--- Exercise ---
The entries below are to be restated exactly, and their images are to be omitted.

--- Record extracts ---
◇ ◇ ◇ ◇ ◇ ◇ ◇

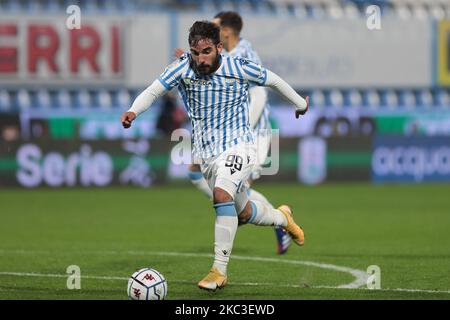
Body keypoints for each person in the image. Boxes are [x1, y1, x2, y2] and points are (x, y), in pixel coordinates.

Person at [121, 21, 308, 291]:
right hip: (207, 154)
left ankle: (218, 271)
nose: (200, 59)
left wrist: (300, 104)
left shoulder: (238, 67)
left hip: (240, 147)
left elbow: (273, 79)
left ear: (219, 47)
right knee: (243, 213)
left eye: (207, 51)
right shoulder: (182, 67)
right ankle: (282, 218)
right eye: (196, 53)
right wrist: (133, 111)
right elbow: (153, 90)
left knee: (222, 195)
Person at [178, 11, 292, 255]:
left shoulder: (240, 55)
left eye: (215, 26)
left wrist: (239, 132)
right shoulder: (227, 54)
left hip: (251, 133)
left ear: (225, 32)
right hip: (224, 135)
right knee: (196, 171)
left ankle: (276, 219)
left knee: (238, 187)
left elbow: (260, 93)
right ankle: (233, 203)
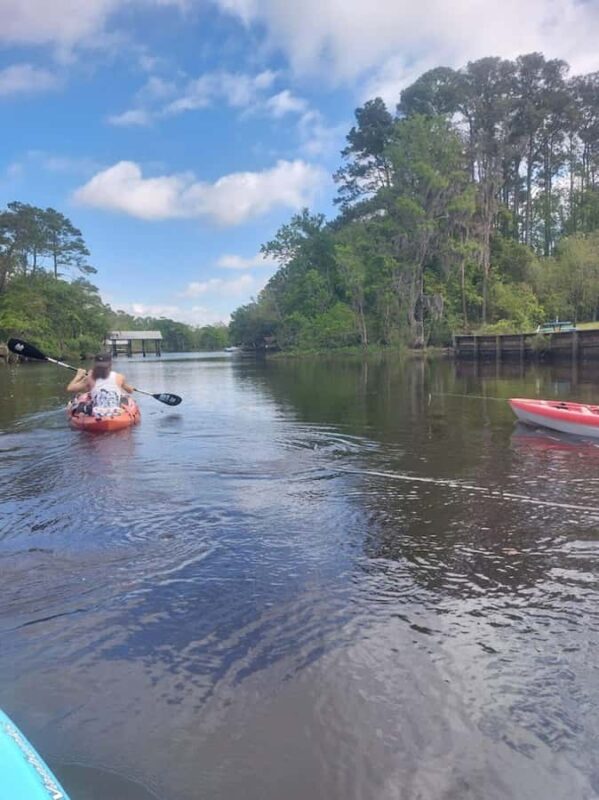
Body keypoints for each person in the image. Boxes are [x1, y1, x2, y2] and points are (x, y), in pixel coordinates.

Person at [67, 353, 134, 415]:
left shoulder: (90, 377)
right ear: (110, 364)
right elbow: (130, 391)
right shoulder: (120, 377)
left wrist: (78, 376)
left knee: (78, 404)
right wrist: (131, 388)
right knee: (125, 399)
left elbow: (70, 388)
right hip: (116, 411)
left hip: (96, 412)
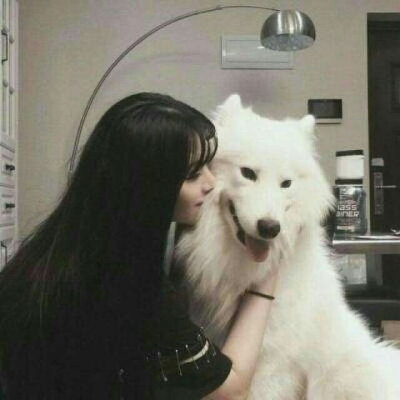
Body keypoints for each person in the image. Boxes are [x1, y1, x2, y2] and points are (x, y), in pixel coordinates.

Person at [0, 92, 278, 399]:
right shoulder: (131, 281)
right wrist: (264, 281)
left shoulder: (58, 246)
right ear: (149, 186)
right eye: (193, 174)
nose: (211, 183)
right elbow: (232, 391)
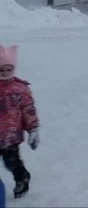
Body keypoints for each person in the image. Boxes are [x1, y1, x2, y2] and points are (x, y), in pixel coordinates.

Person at [0, 45, 39, 199]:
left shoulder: (20, 88)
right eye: (0, 70)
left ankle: (22, 177)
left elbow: (28, 110)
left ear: (14, 68)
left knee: (11, 162)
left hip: (10, 136)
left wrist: (33, 129)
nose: (4, 73)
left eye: (8, 69)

◇ ◇ ◇ ◇ ◇ ◇ ◇

--- Result of the task ---
Body keypoints for each person in the image. Boxes are [x1, y1, x2, y2] and points are (x, y), in pixel coordinates.

Person at [121, 21, 308, 291]:
right hip: (207, 154)
left ankle: (218, 271)
nose: (200, 59)
left wrist: (300, 104)
left shoulder: (238, 67)
left hip: (240, 147)
left elbow: (273, 79)
left ear: (219, 47)
right knee: (243, 213)
left eye: (207, 51)
right shoulder: (182, 67)
right ankle: (282, 218)
right eye: (196, 53)
right wrist: (133, 111)
right elbow: (153, 90)
left knee: (222, 195)
Person at [178, 11, 292, 255]:
left shoulder: (240, 55)
left eye: (215, 26)
left wrist: (239, 132)
right shoulder: (227, 54)
left hip: (251, 133)
left ear: (225, 32)
right hip: (224, 135)
right knee: (196, 171)
left ankle: (276, 219)
left knee: (238, 187)
left elbow: (260, 93)
right ankle: (233, 203)
Body keypoints for each person in the image. Boxes are [x1, y1, x2, y2] and points are (x, y), in pixel coordinates.

Person at [67, 353, 134, 415]:
left shoulder: (90, 377)
right ear: (110, 364)
right elbow: (130, 391)
right shoulder: (120, 377)
left wrist: (78, 376)
left knee: (78, 404)
right wrist: (131, 388)
right knee: (125, 399)
left elbow: (70, 388)
right hip: (116, 411)
left hip: (96, 412)
Body keypoints for each person in the image. Boxes are [x1, y1, x2, y2] and points are (x, y), in pixel coordinates.

Person at [0, 92, 278, 399]:
right shoulder: (131, 281)
right wrist: (264, 281)
left shoulder: (58, 246)
right ear: (149, 186)
right eye: (193, 174)
nose: (211, 183)
right elbow: (232, 391)
Body keypoints for each person in the image. Boxes are [x1, y1, x2, y2] and points are (x, y), in pixel coordinates.

Person at [0, 45, 39, 199]:
left shoulder: (20, 88)
right eye: (0, 70)
left ankle: (22, 177)
left elbow: (28, 110)
left ear: (14, 68)
left knee: (11, 162)
left hip: (10, 136)
left wrist: (33, 129)
nose: (4, 73)
left eye: (8, 69)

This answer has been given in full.